Patent Document 2 describes a manufacturing method of a polishing carrier. In this manufacturing method, a laminated plate obtained by heat-press molding a plurality of sheets of a thermosetting resin-impregnated sheet-like fiber substrate (prepreg) and a thermosetting resin-unimpregnated sheet-like fiber substrate is processed into a polishing carrier. It is a method to do. Patent Document 2 describes that the sheet-like fiber base material is preferably composed of organic fibers. More preferably, it is also described that the sheet-like fiber base material is an aramid fiber nonwoven fabric. It also describes the use of an epoxy resin as the thermosetting resin. According to this production method, the molten thermosetting resin in the prepreg penetrates into the resin-impregnated sheet-like fiber base material at the time of heat and pressure molding, and a laminate having a low resin content as a whole is easily produced. be able to. Since the resin content can be reduced, it is said that the reinforcing effect of the sheet-like fiber base material can be sufficiently exerted to obtain a highly rigid abrasive carrier.

Patent Document 3 includes a base layer in which a base material made of organic fibers is impregnated with a resin, and a surface film layer laminated on the surface of the base layer, and the surface film layer F has a tensile elastic modulus of 4000 N / mm ² or more. An object-holding material comprising an organic resin film is described. In that example, a polyester nonwoven fabric was impregnated with an epoxy resin varnish, and then dried to obtain a prepreg for constituting a base layer.
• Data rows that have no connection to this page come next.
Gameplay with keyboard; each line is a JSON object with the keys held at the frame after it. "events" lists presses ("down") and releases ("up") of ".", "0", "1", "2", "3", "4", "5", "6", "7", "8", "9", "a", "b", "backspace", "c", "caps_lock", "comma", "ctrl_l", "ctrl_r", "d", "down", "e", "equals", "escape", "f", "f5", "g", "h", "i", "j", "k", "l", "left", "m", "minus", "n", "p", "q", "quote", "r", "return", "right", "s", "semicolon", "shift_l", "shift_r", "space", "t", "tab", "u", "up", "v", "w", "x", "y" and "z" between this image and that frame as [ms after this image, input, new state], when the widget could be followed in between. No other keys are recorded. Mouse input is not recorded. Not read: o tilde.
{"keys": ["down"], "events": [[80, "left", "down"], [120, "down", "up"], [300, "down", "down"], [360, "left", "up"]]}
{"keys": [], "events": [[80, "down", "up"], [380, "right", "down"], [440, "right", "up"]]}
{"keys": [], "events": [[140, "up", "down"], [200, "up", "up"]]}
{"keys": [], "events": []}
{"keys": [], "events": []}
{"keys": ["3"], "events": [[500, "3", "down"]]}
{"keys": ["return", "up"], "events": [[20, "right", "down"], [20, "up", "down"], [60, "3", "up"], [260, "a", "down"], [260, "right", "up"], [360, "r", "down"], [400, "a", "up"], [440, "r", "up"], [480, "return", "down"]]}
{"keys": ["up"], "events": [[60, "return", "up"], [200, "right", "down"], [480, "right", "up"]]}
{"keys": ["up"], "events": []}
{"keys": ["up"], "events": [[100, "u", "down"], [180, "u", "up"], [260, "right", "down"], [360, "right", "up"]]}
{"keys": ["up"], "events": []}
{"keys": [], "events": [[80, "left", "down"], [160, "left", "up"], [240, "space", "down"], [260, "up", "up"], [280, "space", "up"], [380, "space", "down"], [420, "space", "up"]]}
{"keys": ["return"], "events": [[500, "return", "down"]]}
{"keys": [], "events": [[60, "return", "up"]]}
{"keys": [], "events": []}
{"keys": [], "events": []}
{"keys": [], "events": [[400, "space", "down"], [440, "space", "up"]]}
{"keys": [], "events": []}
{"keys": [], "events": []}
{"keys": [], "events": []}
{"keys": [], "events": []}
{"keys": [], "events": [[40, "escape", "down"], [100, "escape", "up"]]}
Seven prepregs were laminated, and polyethylene naphthalate films were laminated on both front and back sides. Thereafter, an example is described in which a laminate is obtained by sandwiching and pressing the laminate between mirror plates.

In Patent Document 4, a polishing jig used when polishing a thin plate-like workpiece such as a silicon wafer or liquid crystal glass, the polishing jig is composed of a reinforcing fiber layer and a resin layer. Describes a polishing jig in which an ultrahigh molecular weight polyethylene layer is melted and bonded. The example describes an example in which a reinforcing fiber layer made of a glass woven fabric, an epoxy resin layer, and an ultrahigh molecular weight polyethylene layer are laminated.

However, in recent years, the quality required for a product after polishing has been increased, and even when a very small amount of fibers or foreign matter has fallen off from the polishing carrier during polishing, the plate-like body may be scratched. . Further, even if a very small amount of fibers or foreign matter is adhered to the plate-like body, the quality of the product is deteriorated. For this reason, an abrasive carrier having better strength and durability is desired, but the abrasive carriers described in Patent Documents 1 to 4 cannot satisfy the requirements.

JP 2003-225857 A JP 2003-260659 A JP 2002-59362 A Japanese Patent Application Laid-Open No. 11-58224

The present invention has been made in order to solve the above-described problems, and has excellent strength and durability capable of suppressing foreign matter from adhering to the polished plate-like body and generation of scratches. The object is to provide an abrasive carrier.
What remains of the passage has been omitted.